Do you wish CA had acquired mainframe management and analysis tools vendor, Candle? [IBM bought Candle last year].
SG: No. You know I was CTO there for 10 years? Candle in the past five years has seen its base shrink as its relevance to the market is starting to become less and less. I absolutely wouldn't want to own Omegamon. There's not enough there for us. IBM bought Candle for its human capital. Omegamon was a cult. It was a nightmare because the people were literally cultists. There was a fire at the New York Hilton when I was staying there. I had to climb down 30 or so flights of stairs in my underwear and at the bottom a guy leans over to me and says, 'Let me talk to you about Omegamon'. I said, 'This is not an appropriate conversation!'
How has CA changed over the years?
SG: [CA CEO] John Swainson is very quiet and very understated. Being his personal technician is a tough job because he's as good on the technical side as me. Customers love him from his IBM days, he's respected by them. John transformed CA to be more customer focused from a technology perspective.
CA's totally different. Charles [Wang, CA's cofounder, former chairman and CEO] was more into there's only one way, the CA way, or the customer can go and find themselves another product. Swainson is 'Let's create a partnership for life.' I'm tickled pink John's the CEO. The average tenure of a [customer] contract is three years now. I am now held to account on my bonus, it's tied to customer satisfaction.
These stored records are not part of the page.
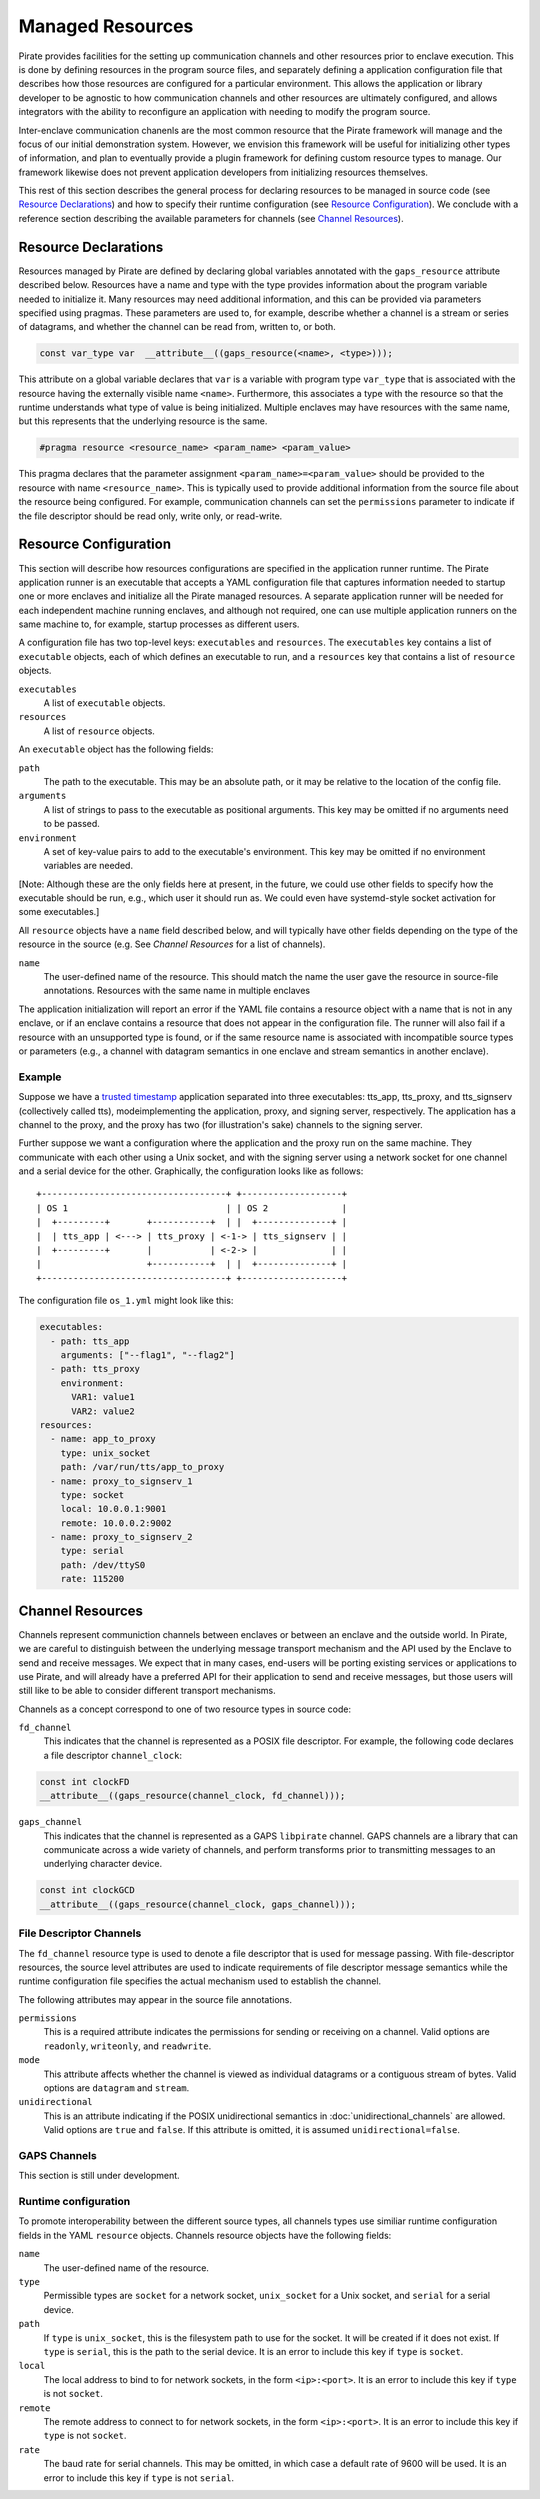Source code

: Managed Resources
=================

Pirate provides facilities for the setting up communication channels
and other resources prior to enclave execution.  This is done by
defining resources in the program source files, and separately
defining a application configuration file that describes how those
resources are configured for a particular environment.  This allows
the application or library developer to be agnostic to how
communication channels and other resources are ultimately configured,
and allows integrators with the ability to reconfigure an application
with needing to modify the program source.

Inter-enclave communication chanenls are the most common resource that
the Pirate framework will manage and the focus of our initial
demonstration system.  However, we envision this framework will be
useful for initializing other types of information, and plan to
eventually provide a plugin framework for defining custom resource
types to manage.  Our framework likewise does not prevent application
developers from initializing resources themselves.

This rest of this section describes the general process for declaring
resources to be managed in source code (see `Resource Declarations`_)
and how to specify their runtime configuration (see `Resource
Configuration`_).  We conclude with a reference section describing the
available parameters for channels (see `Channel Resources`_).

Resource Declarations
---------------------

Resources managed by Pirate are defined by declaring global variables
annotated with the ``gaps_resource`` attribute described below.
Resources have a name and type with the type provides information
about the program variable needed to initialize it.  Many resources
may need additional information, and this can be provided via
parameters specified using pragmas.  These parameters are used to, for
example, describe whether a channel is a stream or series of
datagrams, and whether the channel can be read from, written to, or
both.

.. code-block:: c

  const var_type var  __attribute__((gaps_resource(<name>, <type>)));

This attribute on a global variable declares that ``var`` is a variable
with program type ``var_type`` that is associated with the resource
having the externally visible name ``<name>``.  Furthermore,
this associates a type with the resource so that the runtime understands
what type of value is being initialized.  Multiple enclaves may have
resources with the same name, but this represents that the underlying
resource is the same.

.. code-block:: c

   #pragma resource <resource_name> <param_name> <param_value>

This pragma declares that the parameter assignment
``<param_name>=<param_value>`` should be provided to the resource with
name ``<resource_name>``.  This is typically used to provide
additional information from the source file about the resource being
configured.  For example, communication channels can set the
``permissions`` parameter to indicate if the file descriptor should be
read only, write only, or read-write.

Resource Configuration
----------------------

This section will describe how resources configurations are specified
in the application runner runtime.  The Pirate application runner is
an executable that accepts a YAML configuration file that captures
information needed to startup one or more enclaves and initialize all
the Pirate managed resources.  A separate application runner will be
needed for each independent machine running enclaves, and although not
required, one can use multiple application runners on the same machine
to, for example, startup processes as different users.

A configuration file has two top-level keys: ``executables`` and
``resources``. The ``executables`` key contains a list of ``executable``
objects, each of which defines an executable to run, and a ``resources`` key
that contains a list of ``resource`` objects.

``executables``
    A list of ``executable`` objects.

``resources``
    A list of ``resource`` objects.

An ``executable`` object has the following fields:

``path``
    The path to the executable. This may be an absolute path, or it may
    be relative to the location of the config file.

``arguments``
    A list of strings to pass to the executable as positional arguments.
    This key may be omitted if no arguments need to be passed.

``environment``
    A set of key-value pairs to add to the executable's environment. This
    key may be omitted if no environment variables are needed.

[Note: Although these are the only fields here at present, in the future,
we could use other fields to specify how the executable should be run,
e.g., which user it should run as. We could even have systemd-style socket
activation for some executables.]

All ``resource`` objects have a ``name`` field described below, and will
typically have other fields depending on the type of the resource in
the source (e.g. See `Channel Resources` for a list of channels).

``name``
    The user-defined name of the resource. This should match the name the
    user gave the resource in source-file annotations.  Resources with the
    same name in multiple enclaves

The application initialization will report an error if the YAML file
contains a resource object with a name that is not in any enclave, or
if an enclave contains a resource that does not appear in the
configuration file.  The runner will also fail if a resource with an
unsupported type is found, or if the same resource name is associated
with incompatible source types or parameters (e.g., a channel with
datagram semantics in one enclave and stream semantics in another
enclave).

Example
^^^^^^^

Suppose we have a `trusted timestamp`_ application separated into three
executables: tts_app, tts_proxy, and tts_signserv (collectively called tts),
modeimplementing the application, proxy, and signing server, respectively. The
application has a channel to the proxy, and the proxy has two (for
illustration's sake) channels to the signing server.

.. _`trusted timestamp`: timestamp_demo.rst

Further suppose we want a configuration where the application and the proxy
run on the same machine. They communicate with each other using a Unix
socket, and with the signing server using a network socket for one channel and
a serial device for the other. Graphically, the configuration looks like as
follows::

    +-----------------------------------+ +-------------------+
    | OS 1                              | | OS 2              |
    |  +---------+       +-----------+  | |  +--------------+ |
    |  | tts_app | <---> | tts_proxy | <-1-> | tts_signserv | |
    |  +---------+       |           | <-2-> |              | |
    |                    +-----------+  | |  +--------------+ |
    +-----------------------------------+ +-------------------+

The configuration file ``os_1.yml`` might look like this:

.. code-block:: yaml

    executables:
      - path: tts_app
        arguments: ["--flag1", "--flag2"]
      - path: tts_proxy
        environment:
          VAR1: value1
          VAR2: value2
    resources:
      - name: app_to_proxy
        type: unix_socket
        path: /var/run/tts/app_to_proxy
      - name: proxy_to_signserv_1
        type: socket
        local: 10.0.0.1:9001
        remote: 10.0.0.2:9002
      - name: proxy_to_signserv_2
        type: serial
        path: /dev/ttyS0
        rate: 115200


Channel Resources
-----------------

Channels represent communiction channels between enclaves or between
an enclave and the outside world.  In Pirate, we are careful to
distinguish between the underlying message transport mechanism and the
API used by the Enclave to send and receive messages.  We expect that
in many cases, end-users will be porting existing services or
applications to use Pirate, and will already have a preferred API for
their application to send and receive messages, but those users will
still like to be able to consider different transport mechanisms.

Channels as a concept correspond to one of two resource types in
source code:

``fd_channel``
  This indicates that the channel is represented as a POSIX file
  descriptor.  For example, the following code declares a file
  descriptor ``channel_clock``:

.. code-block:: c

   const int clockFD
   __attribute__((gaps_resource(channel_clock, fd_channel)));

``gaps_channel``
  This indicates that the channel is represented as a GAPS ``libpirate``
  channel.  GAPS channels are a library that can communicate across
  a wide variety of channels, and perform transforms prior to transmitting
  messages to an underlying character device.

.. code-block:: c

   const int clockGCD
   __attribute__((gaps_resource(channel_clock, gaps_channel)));

File Descriptor Channels
^^^^^^^^^^^^^^^^^^^^^^^^

The ``fd_channel`` resource type is used to denote a file descriptor
that is used for message passing.  With file-descriptor resources, the
source level attributes are used to indicate requirements of file
descriptor message semantics while the runtime configuration file
specifies the actual mechanism used to establish the channel.

The following attributes may appear in the source file annotations.

``permissions``
   This is a required attribute indicates the permissions
   for sending or receiving on a channel.  Valid options are ``readonly``,
   ``writeonly``, and ``readwrite``.

``mode``
   This attribute affects whether the channel is viewed as individual
   datagrams or a contiguous stream of bytes.  Valid options are ``datagram``
   and ``stream``.

``unidirectional``
   This is an attribute indicating if the POSIX unidirectional
   semantics in :doc:`unidirectional_channels` are allowed.
   Valid options are ``true`` and ``false``.
   If this attribute is omitted, it is assumed ``unidirectional=false``.

GAPS Channels
^^^^^^^^^^^^^

This section is still under development.

Runtime configuration
^^^^^^^^^^^^^^^^^^^^^

To promote interoperability between the different source types, all
channels types use similiar runtime configuration fields in the YAML
``resource`` objects.  Channels resource objects have the following
fields:

``name``
    The user-defined name of the resource.

``type``
    Permissible types are ``socket`` for a network socket,
    ``unix_socket`` for a Unix socket, and ``serial`` for a serial device.

``path``
    If ``type`` is ``unix_socket``, this is the filesystem path to use
    for the socket. It will be created if it does not exist. If ``type`` is
    ``serial``, this is the path to the serial device. It is an error to
    include this key if ``type`` is ``socket``.

``local``
    The local address to bind to for network sockets, in the form
    ``<ip>:<port>``. It is an error to include this key if ``type`` is not
    ``socket``.

``remote``
    The remote address to connect to for network sockets, in the form
    ``<ip>:<port>``. It is an error to include this key if ``type`` is not
    ``socket``.

``rate``
    The baud rate for serial channels. This may be omitted, in which case
    a default rate of 9600 will be used. It is an error to include this key if
    ``type`` is not ``serial``.
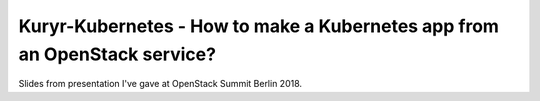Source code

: ==========================================================================
Kuryr-Kubernetes - How to make a Kubernetes app from an OpenStack service?
==========================================================================

Slides from presentation I've gave at OpenStack Summit Berlin 2018.
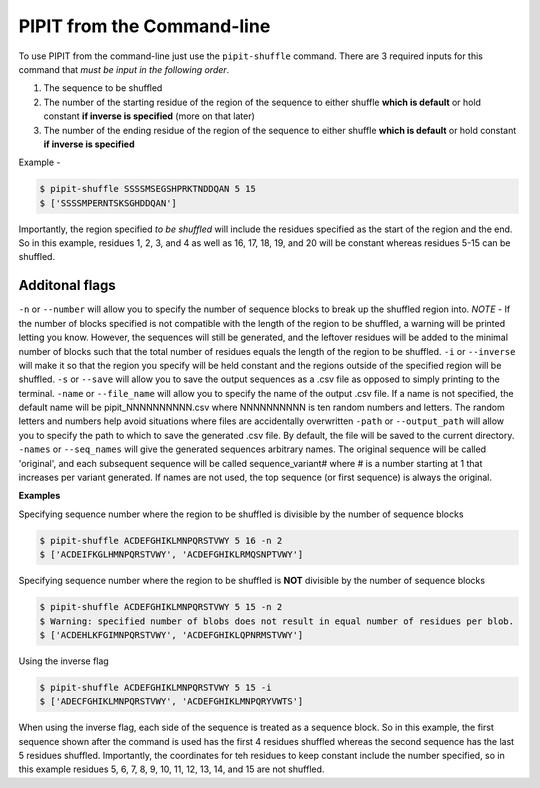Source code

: PIPIT from the Command-line
============================

To use PIPIT from the command-line just use the ``pipit-shuffle`` command. There are 3 required inputs for this command that *must be input in the following order*.

1. The sequence to be shuffled
2. The number of the starting residue of the region of the sequence to either shuffle **which is default** or hold constant **if inverse is specified** (more on that later)
3. The number of the ending residue of the region of the sequence to either shuffle **which is default** or hold constant **if inverse is specified**

Example - 

.. code-block:: bash

    $ pipit-shuffle SSSSMSEGSHPRKTNDDQAN 5 15
    $ ['SSSSMPERNTSKSGHDDQAN']

Importantly, the region specified *to be shuffled* will include the residues specified as the start of the region and the end. So in this example, residues 1, 2, 3, and 4 as well as 16, 17, 18, 19, and 20 will be constant whereas residues 5-15 can be shuffled.

Additonal flags
----------------

``-n`` or ``--number`` will allow you to specify the number of sequence blocks to break up the shuffled region into. *NOTE* - If the number of blocks specified is not compatible with the length of the region to be shuffled, a warning will be printed letting you know. However, the sequences will still be generated, and the leftover residues will be added to the minimal number of blocks such that the total number of residues equals the length of the region to be shuffled.
``-i`` or ``--inverse`` will make it so that the region you specify will be held constant and the regions outside of the specified region will be shuffled.
``-s`` or ``--save`` will allow you to save the output sequences as a .csv file as opposed to simply printing to the terminal.
``-name`` or ``--file_name`` will allow you to specify the name of the output .csv file. If a name is not specified, the default name will be pipit_NNNNNNNNNN.csv where NNNNNNNNNN is ten random numbers and letters. The random letters and numbers help avoid situations where files are accidentally overwritten
``-path`` or ``--output_path`` will allow you to specify the path to which to save the generated .csv file. By default, the file will be saved to the current directory.
``-names`` or ``--seq_names`` will give the generated sequences arbitrary names. The original sequence will be called 'original', and each subsequent sequence will be called sequence_variant# where # is a number starting at 1 that increases per variant generated. If names are not used, the top sequence (or first sequence) is always the original.

**Examples**

Specifying sequence number where the region to be shuffled is divisible by the number of sequence blocks

.. code-block:: bash

    $ pipit-shuffle ACDEFGHIKLMNPQRSTVWY 5 16 -n 2
    $ ['ACDEIFKGLHMNPQRSTVWY', 'ACDEFGHIKLRMQSNPTVWY']

Specifying sequence number where the region to be shuffled is **NOT** divisible by the number of sequence blocks

.. code-block:: bash

    $ pipit-shuffle ACDEFGHIKLMNPQRSTVWY 5 15 -n 2
    $ Warning: specified number of blobs does not result in equal number of residues per blob.
    $ ['ACDEHLKFGIMNPQRSTVWY', 'ACDEFGHIKLQPNRMSTVWY']

Using the inverse flag

.. code-block:: bash

    $ pipit-shuffle ACDEFGHIKLMNPQRSTVWY 5 15 -i
    $ ['ADECFGHIKLMNPQRSTVWY', 'ACDEFGHIKLMNPQRYVWTS']

When using the inverse flag, each side of the sequence is treated as a sequence block. So in this example, the first sequence shown after the command is used has the first 4 residues shuffled whereas the second sequence has the last 5 residues shuffled. Importantly, the coordinates for teh residues to keep constant include the number specified, so in this example residues 5, 6, 7, 8, 9, 10, 11, 12, 13, 14, and 15 are not shuffled.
That's a big change.
John's changed the corporation. It's now an all-star management team. The company has gone through an ethical cleansing and has come out of it extremely well. If I'd written a script about CA, I'd have said the company would've been driven into the ocean, but we came back stronger than ever.
How have CA staff further down the organisation reacted to all the changes at the top?
SG: As a management team we have looked very seriously down to the ground troops. We do surveys. They have been a bit shocked by the changes, but they've come out of it stronger and more resilient.
Have you regularly attended Share?
SG: Yes. I've been coming for the past 30 years. I come to hear what IBM's doing and its reception with the users. It's interesting, on-demand [computing] is only just catching on now and IBM announced it five years ago. People here are so hardcore mainframe, it's a feeding frenzy here as people are talking peer to peer. I like to hide my [CA] shirt and really hear what users' problems are.